Il traversait Cholula pour se rendre au pays mystérieux d'où étaient sortis ses ancêtres, lorsque les Cholulans le supplièrent de les gouverner et de leur donner des lois, il y consentit et demeura vingt ans parmi eux, puis, lorsqu'il considéra sa mission comme terminée provisoirement, il alla jusqu'à l'embouchure de la rivière Huasacoalco, et là il disparut subitement, après toutefois avoir promis aux Cholulans qu'il reviendrait un jour les gouverner.

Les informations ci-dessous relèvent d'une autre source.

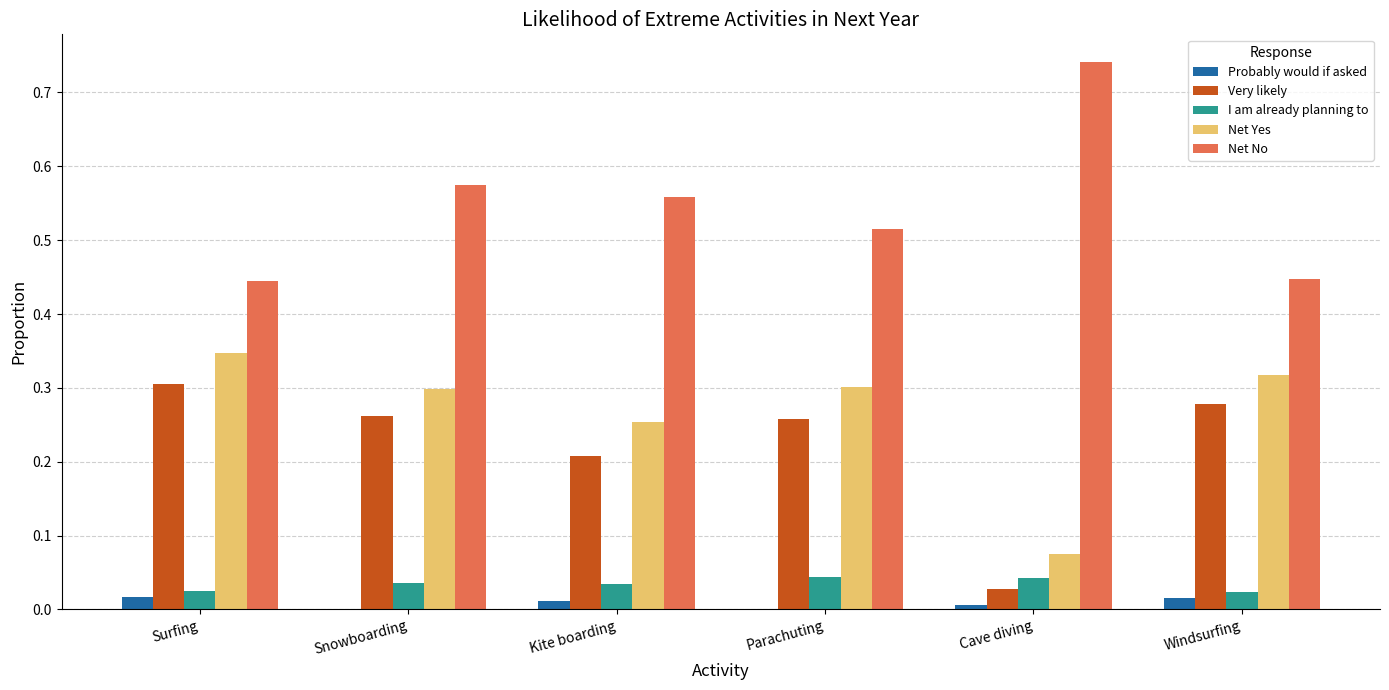

Between Snowboarding and Cave diving, which series saw the biggest shift?

Very likely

Il y a à peine un siècle, les Indiens, en portant leurs offrandes à la chapelle de la Vierge élevée sur la pyramide, priaient encore Quetzalcoatl dont ils attendaient pieusement le retour parmi eux; nous n'oserions pas assurer aujourd'hui que cette croyance soit complètement éteinte.

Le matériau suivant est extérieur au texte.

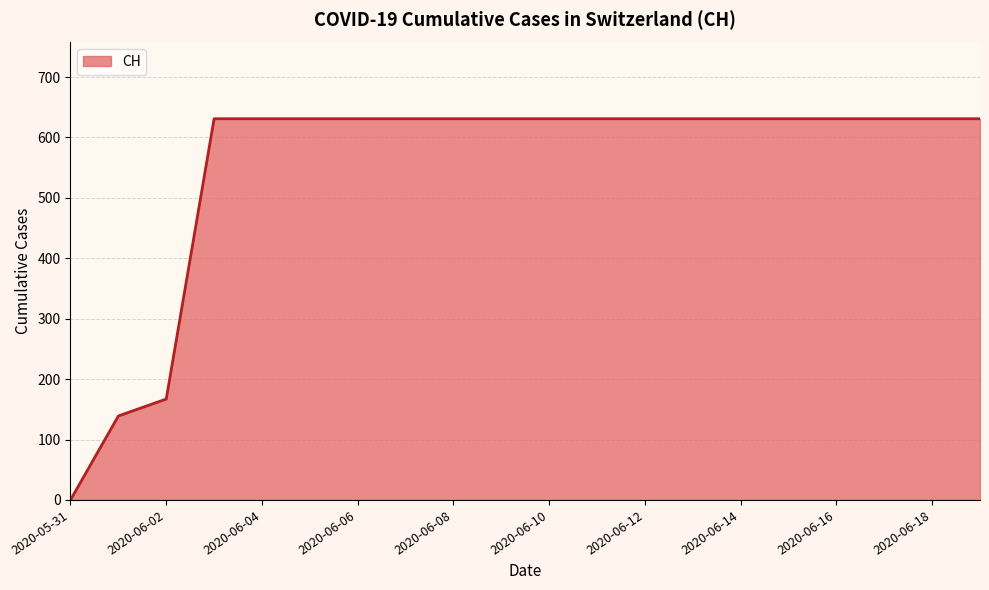

What is the maximum value shown in the chart?

631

La pyramide de Cholula ne ressemble en rien à celles qui se rencontrent en Égypte: recouverte de terre dans toutes les parties, c'est une colline parfaitement boisée, au sommet de laquelle il est facile de monter non seulement à cheval, mais encore en voiture.

En certains endroits, la terre, en s'écroulant, a laissé à découvert, les briques cuites au soleil qui ont servi à la construction.

Une chapelle chrétienne s'élève sur le sommet de la pyramide à la place même où était bâti le temple dédié à Quetzalcoatl.

Nous en sommes fâchés pour certains auteurs qui ont avancé qu'une religion d'amour a remplacé un culte barbare et cruel; il eût été plus logique de dire qu'une religion vraie s'est substituée à une fausse.

Jamais le sommet de la pyramide de Cholula n'a été souillé de sang humain, jamais aucun homme n'y a été immolé au Dieu qu'on adorait dans le temple aujourd'hui détruit, par la raison toute simple que ce temple était dédié à Quetzalcoatl et que les seules offrandes présentées sur l'autel de ce Dieu, consistaient en produit de la terre, tels que des fleurs et les prémices des moissons, et cela par ordre exprès du Dieu législateur, ordre que ses prêtres se seraient bien gardé d'enfreindre.

C'était vers quatre heures du matin, les étoiles commençaient à disparaître dans les profondeurs du ciel, l'horizon se nuançait de larges bandes grisâtres qui changeaient incessamment et s'irisaient peu à peu de toutes les couleurs du prisme pour se fondre enfin dans une nuance d'un rouge sanglant; le jour se levait, le soleil allait paraître. En ce moment deux cavaliers sortirent de Puebla et s'engagèrent au grand trot sur la route de Cholula.

Tous deux étaient enveloppés avec soin dans leurs zarapés et paraissaient bien armés.

A une demi-lieue de la ville environ, ils tournèrent brusquement par la droite et s'engagèrent dans un étroit sentier tracé dans un champ d'agave.

Ce sentier, fort mal entretenu, de même que toutes les voies de communication au Mexique, formait des détours sans nombre et était coupé par tant de ravins et de fondrières, que ce n'était qu'avec les plus grandes difficultés qu'il était possible de s'y diriger sans risquer de se rompre vingt fois le cou en dix minutes. Çà et là, passaient des arroyos, qu'il fallait traverser dans l'eau jusqu'au ventre du cheval; puis, c'était des monticules à monter et à descendre; enfin, après vingt-cinq minutes au moins de cette course difficile, les deux voyageurs atteignirent le pied d'une espèce de pyramide grossièrement travaillée à main d'homme, entièrement boisée et haute d'une quarantaine de pieds environ au-dessus du sol de la plaine.

Cette colline artificielle portait à son sommet un rancho de vaquero, auquel on parvenait au moyen de degrés taillés de distance en distance sur les flancs du monticule.